Wednesday, April 21, 2010

Don't look now


Javier Godino, Soledad Villamil and Ricardo Darín in The Secret in Their Eyes.

It's hard to guess what people would have thought of The Secret in Their Eyes (now playing at the Kendall Square) if it hadn't "stolen" the Oscar this year from Michael Haneke's The White Ribbon. No one would have mistaken it for a great film, or even a particularly interesting one - but neither would it have been met with the bristling resentment it has faced in some quarters (the Globe's Wesley Morris - Ty Burr's smarter partner - described it in his majorly-pissed review as "perfumed garbage"). After all, it's not this slick, oddly pretentious, but often amusing movie's fault that the Academy is filled with philistines. Is it?

Still, whatever virtues Secret possesses (and it has a few) will forever be overshadowed by the award it shouldn't have won, but did; it will be remembered as the Foreign Language version of How Green Was My Valley (which beat out Citizen Kane), or Crash (which beat out Brokeback Mountain).

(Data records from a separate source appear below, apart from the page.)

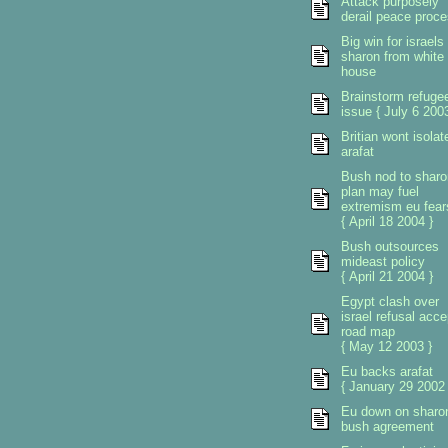
Attack purposely
derail peace proc
Big win for israels
sharon from white
house
Brainstorm refuge
issue { July 6 2003
Britian wont isolat
arafat
Bush nod to sharo
plan may fuel
extremism eu fear
{ April 18 2004 }
Bush outsources
mideast policy
{ April 21 2004 }
Egypt clash over
israel refusal acce
road map
{ May 12 2003 }
Eu backs arafat
{ January 29 2002 
Eu down on sharo
bush agreement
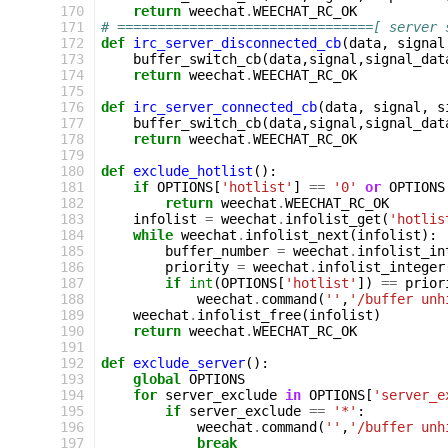
170
return
weechat
.
WEECHAT_RC_OK
171
# ================================[ server 
172
def
irc_server_disconnected_cb
(
data
,
signal
173
buffer_switch_cb
(
data
,
signal
,
signal_dat
174
return
weechat
.
WEECHAT_RC_OK
175
176
def
irc_server_connected_cb
(
data
,
signal
,
s
177
buffer_switch_cb
(
data
,
signal
,
signal_dat
178
return
weechat
.
WEECHAT_RC_OK
179
180
def
exclude_hotlist
():
181
if
OPTIONS
[
'hotlist'
]
==
'0'
or
OPTIONS
182
return
weechat
.
WEECHAT_RC_OK
183
infolist
=
weechat
.
infolist_get
(
'hotlis
184
while
weechat
.
infolist_next
(
infolist
):
185
buffer_number
=
weechat
.
infolist_in
186
priority
=
weechat
.
infolist_integer
187
if
int
(
OPTIONS
[
'hotlist'
])
==
prior
188
weechat
.
command
(
''
,
'/buffer unh
189
weechat
.
infolist_free
(
infolist
)
190
return
weechat
.
WEECHAT_RC_OK
191
192
def
exclude_server
():
193
global
OPTIONS
194
for
server_exclude
in
OPTIONS
[
'server_e
195
if
server_exclude
==
'*'
:
196
weechat
.
command
(
''
,
'/buffer unh
197
break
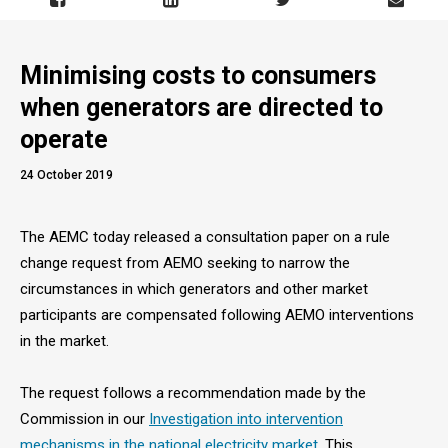
Minimising costs to consumers
when generators are directed to
operate
24 October 2019
The AEMC today released a consultation paper on a rule
change request from AEMO seeking to narrow the
circumstances in which generators and other market
participants are compensated following AEMO interventions
in the market.
The request follows a recommendation made by the
Commission in our
Investigation into intervention
mechanisms in the national electricity market
. This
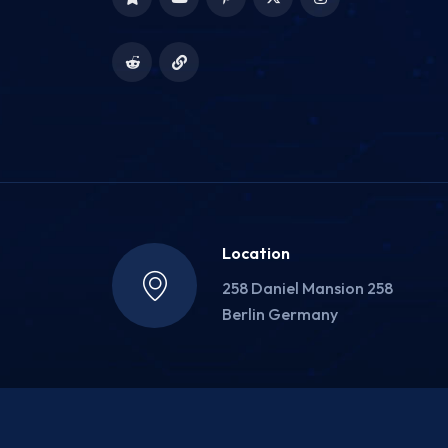
Location
258 Daniel Mansion 258
Berlin Germany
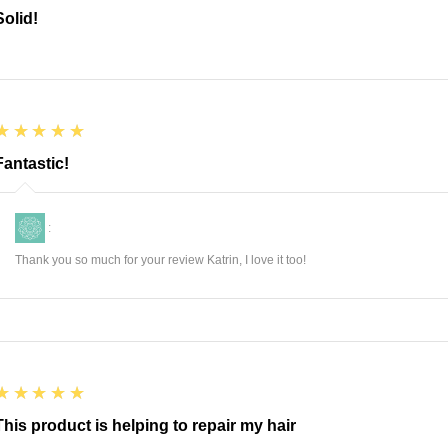
Solid!
5
★★★★★
Fantastic!
:
Thank you so much for your review Katrin, I love it too!
5
★★★★★
This product is helping to repair my hair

Or perhaps this will be remembered as the year the Academy officially shut out the art film in favor of the arthouse film. For the Foreign Language Oscar was still known, believe it or not, for a loose association with artistic merit; Denys Arcand won it not so long ago, as did Pedro Almodóvar. Sure, none of today's most exciting filmmakers (Haneke, Sokurov, Akin) have ever won, and yes, Life is Beautiful (ack!) won in 1998 - but that felt like the exception, not the rule. Compare the Foreign Language Oscar to the Hollywood Best Picture year after year, and you'll notice a pretty consistent discrepancy in value between the two winners (with, yes, the occasional outlier, like No Country for Old Men).

Let's hope The Secret in Their Eyes doesn't mean all that has changed, but I worry that it has, if only because The White Ribbon is so much more interesting than it is in every imaginable way. And also because Secret feels like the avatar of a troubling new form - the standard Hollywood product re-configured for the "foreign" arthouse; call it "stealth" schlock. Its director, Juan José Campanella, has even directed "Law & Order" episodes - and it shows in his smooth handling of a twisty "plot" that's really more a police procedural than a mystery, and that shifts somewhat portentously to bald political themes, fatuous "romance," and other strange ruminations before it's over.

In fact, what's most admirable about the movie is that Campanella manages to make its weird pastiche of tones and modes from other arthouse hits kind of half-cohere under the "Law & Order" rubric. This is not aesthetically interesting, but it's technically interesting. Secret starts out, it seems, as a kind of rueful romance, but then transforms itself into a crime drama, and then into a comedy (there are some genuine laughs), and then into dark political comment, then conspiracy thriller with a last-minute, weirder-than-anything-yet twist, before its squealing gears shift back into romance at the finish. There's lost love, there's a rapist/killer, there's an evil junta, there's a fumbling police inspector, there's a vengeful lover - there's even full frontal nudity, male and female, to keep you awake if your mind's been wandering.

If all that sounds like it makes sense, rest assured it doesn't, but you kind of buy it while it's happening because Campanella is a smooth technician and his cast is talented; the movie is mildly entertaining, and you couldn't complain that it goes right where you expect it to, that's for sure. And there's one technical tour de force in the middle of the film that almost makes the whole thing worthwhile: in a dazzling piece of cinematic parkour, Campanella swoops down from a helicopter shot of a soccer stadium right into the stands, and through the roaring crowd - and then keeps going, via the magic of digital stitchery, as his suspect dashes across the innards of the stadium, eventually ending up on the playing field itself. This plays like Hitchcock on steroids, but of course in Hitch's hands, the chase would have resonated as some kind of metaphor; here, it's just an astounding feat, like a quad jump in the Winter Olympics.

So in the end, the strongest impression the movie makes is of a clever effort to touch base with as many previous arthouse hits as possible, while maintaining the structure of a Hollywood thriller. This, of course, is not an aesthetic project, but rather a marketing one - which clearly succeeded with the Academy. But do we really need "Law and Order" re-packaged as foreign film? Doesn't that kind of strike you as a harbinger of the end of foreign film, and the beginning of its incorporation into the globalized product line that "American" film has become? Time will tell, I suppose, but let's hope that the Secret of this film's success doesn't augur a trend.